Qia

Qia. Nama kita boleh sama. Tapi akhlak kita jauh bak kutub utara dan selatan. Kau begitu dekat dengan kebaikan. Kau benar-benar istiqamah dengan keislamanmu. Sedang aku, apa yang aku miliki. Tidak ada. Kau sosok perempuan mengagumkan.

Hari itu aku datang menemuimu. Berharap cahaya keislamanmu terpancar dan merasuk ke jiwaku walau hanya setitik. Senyummu mengembang. Tatapanmu teduh. Kurasa siapapun yang menyaksikannya akan merasakan kedamaian.

Aku datang dengan kostum yang sangat kontras denganmu. Jeans dengan atasan kemeja pendek. Sedang kau,  terbalut gamis yang melindungi tubuh mungilmu. Hijabmu berbeda dari perempuan kebanyakan. Perempuan kebanyakan itu termasuk aku. Panjang dan longgar. Membuatku sedikit risih berada di dekatmu. Risih pada diri sendiri.

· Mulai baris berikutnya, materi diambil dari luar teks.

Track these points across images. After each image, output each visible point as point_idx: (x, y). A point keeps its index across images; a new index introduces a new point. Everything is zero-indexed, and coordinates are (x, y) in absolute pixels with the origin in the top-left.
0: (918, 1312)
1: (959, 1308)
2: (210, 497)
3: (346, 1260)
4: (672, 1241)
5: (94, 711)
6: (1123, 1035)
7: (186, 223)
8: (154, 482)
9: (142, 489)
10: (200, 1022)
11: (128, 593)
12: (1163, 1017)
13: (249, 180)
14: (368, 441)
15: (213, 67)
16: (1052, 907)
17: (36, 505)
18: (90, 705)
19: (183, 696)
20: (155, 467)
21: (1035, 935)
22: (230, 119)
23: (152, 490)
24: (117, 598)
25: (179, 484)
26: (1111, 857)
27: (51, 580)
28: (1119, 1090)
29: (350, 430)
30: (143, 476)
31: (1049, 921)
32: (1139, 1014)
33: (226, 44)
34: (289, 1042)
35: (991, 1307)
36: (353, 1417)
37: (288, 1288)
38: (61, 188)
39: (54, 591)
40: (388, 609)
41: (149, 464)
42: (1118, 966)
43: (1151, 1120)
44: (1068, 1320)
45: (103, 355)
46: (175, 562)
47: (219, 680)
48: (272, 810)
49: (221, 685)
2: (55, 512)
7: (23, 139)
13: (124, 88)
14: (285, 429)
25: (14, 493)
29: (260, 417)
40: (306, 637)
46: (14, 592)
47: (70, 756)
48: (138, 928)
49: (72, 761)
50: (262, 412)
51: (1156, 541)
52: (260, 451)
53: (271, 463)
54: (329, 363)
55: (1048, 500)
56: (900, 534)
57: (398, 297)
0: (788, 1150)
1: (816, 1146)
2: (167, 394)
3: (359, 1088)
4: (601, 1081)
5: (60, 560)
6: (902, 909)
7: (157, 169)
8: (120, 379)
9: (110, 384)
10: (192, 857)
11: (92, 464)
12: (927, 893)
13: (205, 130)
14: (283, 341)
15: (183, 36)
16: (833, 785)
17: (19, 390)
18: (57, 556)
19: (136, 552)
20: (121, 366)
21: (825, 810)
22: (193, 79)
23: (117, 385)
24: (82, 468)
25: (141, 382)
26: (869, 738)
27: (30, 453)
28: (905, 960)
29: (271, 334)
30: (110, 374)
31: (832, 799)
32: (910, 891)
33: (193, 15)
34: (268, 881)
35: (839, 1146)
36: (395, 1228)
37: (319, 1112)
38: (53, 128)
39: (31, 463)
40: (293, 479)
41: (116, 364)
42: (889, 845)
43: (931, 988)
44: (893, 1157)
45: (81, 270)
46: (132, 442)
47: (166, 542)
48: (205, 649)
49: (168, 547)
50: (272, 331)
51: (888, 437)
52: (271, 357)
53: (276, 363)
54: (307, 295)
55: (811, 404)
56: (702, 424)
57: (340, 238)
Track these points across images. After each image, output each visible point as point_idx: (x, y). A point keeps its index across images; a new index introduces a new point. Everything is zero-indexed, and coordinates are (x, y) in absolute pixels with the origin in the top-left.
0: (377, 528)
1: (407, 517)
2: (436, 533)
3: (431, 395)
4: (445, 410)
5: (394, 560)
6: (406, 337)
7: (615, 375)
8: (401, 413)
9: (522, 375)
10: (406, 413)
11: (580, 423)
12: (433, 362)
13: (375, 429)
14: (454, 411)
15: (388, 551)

Pertemuan kita tidak berakhir di hari itu. Beberapa kali kita membuat janji diskusi. Aku masih konsisten dengan kostumku. Kau sempat memberi sedikit pemahaman tentang bagaimana cara menutup aurat dengan benar. Tapi dasar aku yang masih saja berteman dengan setan, belum juga mengindahkannya.

Hingga hari ini kita kembali bertemu dalam halaqoh. Aku mulai melakukan sedikit revolusi. Jeans yang selalu kukenakan kini berganti dengan rok. Sedikit membuatku percaya diri berdiri di hadapanmu. Meski sesungguhnya aku belum konsisiten mengenakannya. Setidaknya satu atau dua kali sepekan.

Kuharap diriku bisa masuk dalam jejeran perempuan mulia dan makhluk-Nya yang taat seperti dirimu.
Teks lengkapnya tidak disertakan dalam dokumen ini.